Tuesday 21 June 2011

Book of Secrets...

My quest for world domination (or at least my own little world) began sometime ago...here is a blog I wrote earlier this year entitled Book of Secrets...

I love that movie National Treasure 2: The Book of Secrets. It's the usual mix of adventure, comedy and touches on interesting historical bits that I have yet to figure out whether even a smidge is true or not but for the moment am content with Nicholas Cage doing his bit for his country and family name ;o)

The *idea* of a book of secrets is intriguing.  Something that holds untold stories of scandal maybe? Not sure but what I want to know is this....is there a Book of Secrets for parents? I mean come on, there is obviously NO manual on childbirth and rearing and if I had just one question to ask of the book it would be this.

**Where the HELL is the switch that turns my children from angelic to demonic and HOW do they turn it on??!!**

As the title suggests, this is a search for a non existant holy grail.  I had a nice day with my kids yesterday.  Little Miss was at school but when she got home she was well behaved, I made dinner whilst the two of the them played nicely and watched some tv together.  Husband was out at a works thing so after feeding them I took on the task of bathing them.  Mr Man is at an age where if I leave him alone he could cause trouble (climbing, falling etc) so I bathed them both together whilst all the time praying they would be ok and behaving and guess what..they did...it was incredible.  No hitting, splashing, crying or anything!  We finished, dried off, got dressed and dried hair.

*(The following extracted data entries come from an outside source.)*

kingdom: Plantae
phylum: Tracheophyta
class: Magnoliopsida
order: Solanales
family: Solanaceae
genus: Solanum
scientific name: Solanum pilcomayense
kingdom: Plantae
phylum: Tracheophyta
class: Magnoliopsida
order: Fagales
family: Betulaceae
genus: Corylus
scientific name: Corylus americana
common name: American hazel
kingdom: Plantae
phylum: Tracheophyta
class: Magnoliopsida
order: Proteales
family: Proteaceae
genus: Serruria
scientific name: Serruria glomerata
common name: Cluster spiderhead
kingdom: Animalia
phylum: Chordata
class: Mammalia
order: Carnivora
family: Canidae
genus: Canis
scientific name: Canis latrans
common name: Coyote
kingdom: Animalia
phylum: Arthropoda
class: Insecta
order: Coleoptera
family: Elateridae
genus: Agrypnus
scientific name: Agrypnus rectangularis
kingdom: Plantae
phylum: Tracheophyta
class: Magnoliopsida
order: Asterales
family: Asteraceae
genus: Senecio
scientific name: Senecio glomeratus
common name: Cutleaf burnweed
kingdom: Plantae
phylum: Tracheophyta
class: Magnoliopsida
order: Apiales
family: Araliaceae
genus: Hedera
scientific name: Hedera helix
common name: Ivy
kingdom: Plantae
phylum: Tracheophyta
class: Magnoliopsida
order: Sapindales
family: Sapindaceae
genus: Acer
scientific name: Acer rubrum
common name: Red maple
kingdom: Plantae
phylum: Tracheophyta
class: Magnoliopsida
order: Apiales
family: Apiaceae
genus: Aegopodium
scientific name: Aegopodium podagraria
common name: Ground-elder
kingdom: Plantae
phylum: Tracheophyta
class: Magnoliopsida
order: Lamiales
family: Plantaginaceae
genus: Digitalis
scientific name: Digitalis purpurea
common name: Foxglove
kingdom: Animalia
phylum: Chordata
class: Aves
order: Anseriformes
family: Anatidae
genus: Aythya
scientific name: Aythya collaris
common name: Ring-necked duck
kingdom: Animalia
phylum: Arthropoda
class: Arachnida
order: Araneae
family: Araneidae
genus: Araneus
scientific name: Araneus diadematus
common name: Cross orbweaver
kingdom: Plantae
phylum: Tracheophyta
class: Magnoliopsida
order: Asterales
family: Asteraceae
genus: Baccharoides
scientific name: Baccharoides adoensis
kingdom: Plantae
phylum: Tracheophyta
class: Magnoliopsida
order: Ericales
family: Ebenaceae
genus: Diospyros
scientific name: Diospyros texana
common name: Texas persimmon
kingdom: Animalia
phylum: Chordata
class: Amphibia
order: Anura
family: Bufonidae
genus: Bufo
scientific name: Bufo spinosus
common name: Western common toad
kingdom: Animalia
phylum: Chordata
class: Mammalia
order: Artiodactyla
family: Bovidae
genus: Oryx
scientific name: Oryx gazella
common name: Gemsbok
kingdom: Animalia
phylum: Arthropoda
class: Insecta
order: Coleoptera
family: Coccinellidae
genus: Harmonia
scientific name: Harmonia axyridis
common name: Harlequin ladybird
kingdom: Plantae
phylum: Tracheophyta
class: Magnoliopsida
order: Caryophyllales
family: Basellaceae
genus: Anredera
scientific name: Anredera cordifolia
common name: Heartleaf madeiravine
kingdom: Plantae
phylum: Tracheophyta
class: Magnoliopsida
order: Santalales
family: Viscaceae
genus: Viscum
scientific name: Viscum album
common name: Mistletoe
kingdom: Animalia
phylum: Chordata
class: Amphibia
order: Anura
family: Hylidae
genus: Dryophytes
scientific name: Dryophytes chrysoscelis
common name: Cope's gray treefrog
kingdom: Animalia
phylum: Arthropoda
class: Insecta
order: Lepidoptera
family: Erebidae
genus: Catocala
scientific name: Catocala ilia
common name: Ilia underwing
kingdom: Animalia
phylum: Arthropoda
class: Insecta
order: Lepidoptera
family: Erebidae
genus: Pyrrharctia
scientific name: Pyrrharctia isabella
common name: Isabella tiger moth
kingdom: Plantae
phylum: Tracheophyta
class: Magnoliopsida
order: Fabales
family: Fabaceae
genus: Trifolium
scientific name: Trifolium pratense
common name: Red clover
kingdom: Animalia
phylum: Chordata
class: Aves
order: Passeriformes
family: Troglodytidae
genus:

I believe they lulled me into a false sense of security.  It was over but how? I didn't even turn my back! The pretty smiles and swishy clean hair became gargoyles of naughtiness and foot stomping tantrums within a nano second.  Time slowed and instead of being in the arms of Nicholas Cage (ahem..), I was now walking alongside Keanu Reeves in Constantine where water slows to a drip..drip..drip...surrounded by fire and brimstone and nasty little hell creatures!

It took a further hour to get them to sleep.  I was nearly in tears with anger and upset.  Thoughts raged through my head of taking toys off them and no treats for a month and I too stomped my foot (metaphorically) until they slept.

Then I looked at them.  Pink cheeked and eyelashes fluttering whilst taking tiny breaths in the land of fairydust, rainbows and nice dragons.  The switch had been flipped again and I kissed them both gently.

Do you think Nicholas Cage would go on an adventure with me?